Archilochian or archilochean is a term used in the metrical analysis of Ancient Greek and Latin poetry.  The name is derived from Archilochus, whose poetry first uses the rhythms.

In Greek verse
In the analysis of Archaic and Classical Greek poetry, archilochian usually describes the length x – u u – u u – x – u – u – – (where "–" indicates a longum, "u" a breve, and "x" an anceps syllable).  The alternative name erasmonideus comes from Archilochus' fr. 168 West:
Ἐρασμονίδη Χαρίλαε, | χρῆμά τοι γελοῖον 
ἐρέω, πολὺ φίλταθ᾽ ἑταίρων, | τέρψεαι δ᾽ ἀκούων.
As indicated, a caesura is observed before the ithyphallic (– u – u – –) ending of the verse.  (Because of this, the name erasmonideus has sometimes been used to refer only to the colon x – u u – u u – x preceding the ithyphallic.)

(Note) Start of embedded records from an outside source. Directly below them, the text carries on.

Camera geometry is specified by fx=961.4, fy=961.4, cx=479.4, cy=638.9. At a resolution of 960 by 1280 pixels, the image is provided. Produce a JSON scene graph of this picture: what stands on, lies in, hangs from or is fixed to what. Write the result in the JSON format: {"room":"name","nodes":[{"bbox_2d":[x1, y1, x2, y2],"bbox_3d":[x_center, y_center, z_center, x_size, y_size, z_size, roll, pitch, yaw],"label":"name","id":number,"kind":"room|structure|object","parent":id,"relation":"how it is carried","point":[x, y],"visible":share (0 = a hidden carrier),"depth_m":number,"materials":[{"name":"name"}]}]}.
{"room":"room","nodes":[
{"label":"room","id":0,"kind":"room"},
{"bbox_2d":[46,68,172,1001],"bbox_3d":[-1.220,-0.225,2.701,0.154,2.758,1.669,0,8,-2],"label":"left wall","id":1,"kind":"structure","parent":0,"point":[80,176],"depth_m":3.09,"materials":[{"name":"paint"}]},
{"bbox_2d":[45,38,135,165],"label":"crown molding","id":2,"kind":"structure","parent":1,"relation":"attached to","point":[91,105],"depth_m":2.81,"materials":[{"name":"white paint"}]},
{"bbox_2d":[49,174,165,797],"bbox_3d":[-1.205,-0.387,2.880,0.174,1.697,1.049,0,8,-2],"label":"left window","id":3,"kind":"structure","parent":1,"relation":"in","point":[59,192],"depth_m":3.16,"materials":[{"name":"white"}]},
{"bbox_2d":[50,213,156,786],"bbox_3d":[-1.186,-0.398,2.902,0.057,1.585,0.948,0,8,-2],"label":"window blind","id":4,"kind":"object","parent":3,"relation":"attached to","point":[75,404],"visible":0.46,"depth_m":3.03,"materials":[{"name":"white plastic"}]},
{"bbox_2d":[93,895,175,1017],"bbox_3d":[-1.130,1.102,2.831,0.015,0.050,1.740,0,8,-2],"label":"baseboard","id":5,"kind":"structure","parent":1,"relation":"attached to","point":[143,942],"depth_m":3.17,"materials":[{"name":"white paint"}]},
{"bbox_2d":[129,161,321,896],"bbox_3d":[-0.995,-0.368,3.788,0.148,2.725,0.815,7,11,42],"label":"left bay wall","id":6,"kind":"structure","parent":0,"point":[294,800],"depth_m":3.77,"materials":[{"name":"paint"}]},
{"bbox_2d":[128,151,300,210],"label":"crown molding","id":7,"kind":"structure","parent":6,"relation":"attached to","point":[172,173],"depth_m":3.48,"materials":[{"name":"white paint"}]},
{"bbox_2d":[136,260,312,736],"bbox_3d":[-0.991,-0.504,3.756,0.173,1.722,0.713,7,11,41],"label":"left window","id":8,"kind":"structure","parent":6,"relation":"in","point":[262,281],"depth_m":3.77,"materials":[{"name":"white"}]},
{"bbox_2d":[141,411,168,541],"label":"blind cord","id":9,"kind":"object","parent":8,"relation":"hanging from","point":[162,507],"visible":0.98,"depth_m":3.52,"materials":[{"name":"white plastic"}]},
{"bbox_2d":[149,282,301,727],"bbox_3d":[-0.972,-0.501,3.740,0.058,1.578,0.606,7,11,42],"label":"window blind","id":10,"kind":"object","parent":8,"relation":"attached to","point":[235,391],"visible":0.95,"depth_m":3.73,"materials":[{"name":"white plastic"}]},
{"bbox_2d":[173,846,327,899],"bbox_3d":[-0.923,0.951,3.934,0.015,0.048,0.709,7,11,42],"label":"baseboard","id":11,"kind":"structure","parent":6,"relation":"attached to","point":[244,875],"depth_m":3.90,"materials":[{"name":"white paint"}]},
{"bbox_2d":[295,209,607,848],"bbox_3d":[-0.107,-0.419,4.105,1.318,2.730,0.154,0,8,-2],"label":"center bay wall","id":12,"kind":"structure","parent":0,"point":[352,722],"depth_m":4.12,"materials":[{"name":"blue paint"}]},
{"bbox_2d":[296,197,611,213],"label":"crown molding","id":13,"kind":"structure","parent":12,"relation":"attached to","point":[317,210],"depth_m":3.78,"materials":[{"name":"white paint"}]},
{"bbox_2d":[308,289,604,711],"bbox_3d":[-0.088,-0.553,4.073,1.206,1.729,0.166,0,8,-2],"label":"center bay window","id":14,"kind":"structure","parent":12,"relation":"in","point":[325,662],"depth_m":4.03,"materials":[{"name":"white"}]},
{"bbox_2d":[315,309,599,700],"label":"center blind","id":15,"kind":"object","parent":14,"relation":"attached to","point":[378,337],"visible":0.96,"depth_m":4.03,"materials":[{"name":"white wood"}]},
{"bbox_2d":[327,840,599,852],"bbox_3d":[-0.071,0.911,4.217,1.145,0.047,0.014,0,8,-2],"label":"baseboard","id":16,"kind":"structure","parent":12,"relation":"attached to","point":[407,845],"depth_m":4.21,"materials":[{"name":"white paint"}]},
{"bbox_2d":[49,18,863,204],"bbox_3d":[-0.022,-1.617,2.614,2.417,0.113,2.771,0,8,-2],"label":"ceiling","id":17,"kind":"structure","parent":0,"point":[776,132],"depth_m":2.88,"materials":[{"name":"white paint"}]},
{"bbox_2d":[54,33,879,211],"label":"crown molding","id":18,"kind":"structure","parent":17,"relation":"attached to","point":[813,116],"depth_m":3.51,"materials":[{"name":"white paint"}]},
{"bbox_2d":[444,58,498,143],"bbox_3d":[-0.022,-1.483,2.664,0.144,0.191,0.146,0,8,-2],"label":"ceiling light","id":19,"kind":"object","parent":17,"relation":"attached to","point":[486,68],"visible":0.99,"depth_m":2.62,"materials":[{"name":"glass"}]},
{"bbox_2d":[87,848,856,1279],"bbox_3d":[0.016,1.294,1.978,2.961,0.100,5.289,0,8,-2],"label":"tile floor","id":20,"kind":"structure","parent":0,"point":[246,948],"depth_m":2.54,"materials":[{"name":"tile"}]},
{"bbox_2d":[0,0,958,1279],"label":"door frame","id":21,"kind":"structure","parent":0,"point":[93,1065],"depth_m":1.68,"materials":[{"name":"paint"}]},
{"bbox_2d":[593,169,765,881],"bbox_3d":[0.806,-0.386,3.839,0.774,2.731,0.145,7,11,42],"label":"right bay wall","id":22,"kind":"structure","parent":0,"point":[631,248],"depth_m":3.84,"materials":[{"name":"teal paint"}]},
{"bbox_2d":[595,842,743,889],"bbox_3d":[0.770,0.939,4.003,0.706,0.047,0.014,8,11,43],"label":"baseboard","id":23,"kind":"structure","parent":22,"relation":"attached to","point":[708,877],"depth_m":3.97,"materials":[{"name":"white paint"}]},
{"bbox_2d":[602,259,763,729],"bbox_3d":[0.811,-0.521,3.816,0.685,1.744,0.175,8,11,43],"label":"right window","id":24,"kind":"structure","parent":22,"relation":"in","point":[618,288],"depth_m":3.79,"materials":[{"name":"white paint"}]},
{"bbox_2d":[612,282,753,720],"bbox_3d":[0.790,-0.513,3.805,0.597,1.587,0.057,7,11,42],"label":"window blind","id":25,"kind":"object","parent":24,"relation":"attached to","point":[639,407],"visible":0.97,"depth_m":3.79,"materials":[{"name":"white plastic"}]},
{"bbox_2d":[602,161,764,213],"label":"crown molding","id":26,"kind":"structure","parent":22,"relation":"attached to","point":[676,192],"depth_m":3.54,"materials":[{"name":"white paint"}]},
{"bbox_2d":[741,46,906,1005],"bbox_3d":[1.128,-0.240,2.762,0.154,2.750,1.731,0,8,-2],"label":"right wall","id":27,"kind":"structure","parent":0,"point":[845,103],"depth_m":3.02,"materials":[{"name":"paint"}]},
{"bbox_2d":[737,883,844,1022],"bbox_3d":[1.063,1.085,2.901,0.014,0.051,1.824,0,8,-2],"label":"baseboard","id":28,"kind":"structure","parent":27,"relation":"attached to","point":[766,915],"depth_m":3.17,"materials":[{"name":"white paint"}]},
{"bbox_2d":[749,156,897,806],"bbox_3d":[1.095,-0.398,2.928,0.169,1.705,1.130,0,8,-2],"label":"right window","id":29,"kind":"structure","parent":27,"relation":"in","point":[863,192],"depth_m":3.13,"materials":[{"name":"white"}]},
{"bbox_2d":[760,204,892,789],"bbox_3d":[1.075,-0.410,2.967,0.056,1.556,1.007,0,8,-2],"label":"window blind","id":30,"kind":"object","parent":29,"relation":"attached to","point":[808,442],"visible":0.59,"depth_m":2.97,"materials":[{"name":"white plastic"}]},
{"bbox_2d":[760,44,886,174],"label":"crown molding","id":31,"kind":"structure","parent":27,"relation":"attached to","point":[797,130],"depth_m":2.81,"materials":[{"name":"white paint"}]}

The verse is also used stichically in Old Comedy, for example in Aristophanes, Wasps 1518-1537 (with irregular responsion) and in Cratinus fr. 360 Kassel-Austin, where, as Hephaestion notes, no caesura is observed before the ithyphallic ending:
Χαῖρ᾽, ὦ μέγ᾽ ἀχρειόγελως ὅμιλε, ταῖς ἐπίβδαις, 
τῆς ἡμετέρας σοφίας κριτὴς ἄριστε πάντων, 
εὐδαίμον᾽ ἔτικτέ σε μήτηρ ἰκρίων ψόφησις. 

The verse also occurs in the choral lyric of tragedy and comedy, with the same caesura as in the example from Archilochus, as a rule.

Trichas used the name archilocheion for the trochaic trimeter catalectic, – u – x  – u – x  – u –, seen in Archilochus, fr. 197 West, and used stichically by Callimachus (fr. 202 Pfeiffer).

In Latin verse
In discussion of Horace's poetry, the Greater Archilochian verse (or Archilochian heptameter) consists of four dactyls (or alternatively spondees) followed after a caesura by three trochees, producing the seven-foot scheme – u u  – u u  – u u  – u u | – u  – u  – –, as in the first line of Horace's Odes 1.4:
Solvitur acris hiems grātā vice | vēris et Favōni.

As in that ode, Archilochian verses were usually used in distichs with the iambic trimeter catalectic, in which a caesura marked off the identical ending rhythm of the two verses (the trochaic tripody):
Solvitur acris hiems grata vice | veris et Favoni
trahuntque siccas | machinae carinas,
ac neque iam stabulis gaudet pecus | aut arator igni
nec prata canis | albicant pruinis.

The distich's name reflects the precedent in Archilochus (for example, fr. 188 West).

The name archilochian is also applied to similar combinations of dactylic and trochaic rhythms elsewhere in Horace (Epodes 15, 16, cf. Archilochus fr. 193 West; Epode 11, cf. Archilochus fr. 196 West).

The minor archilochian is equivalent to the hemiepes.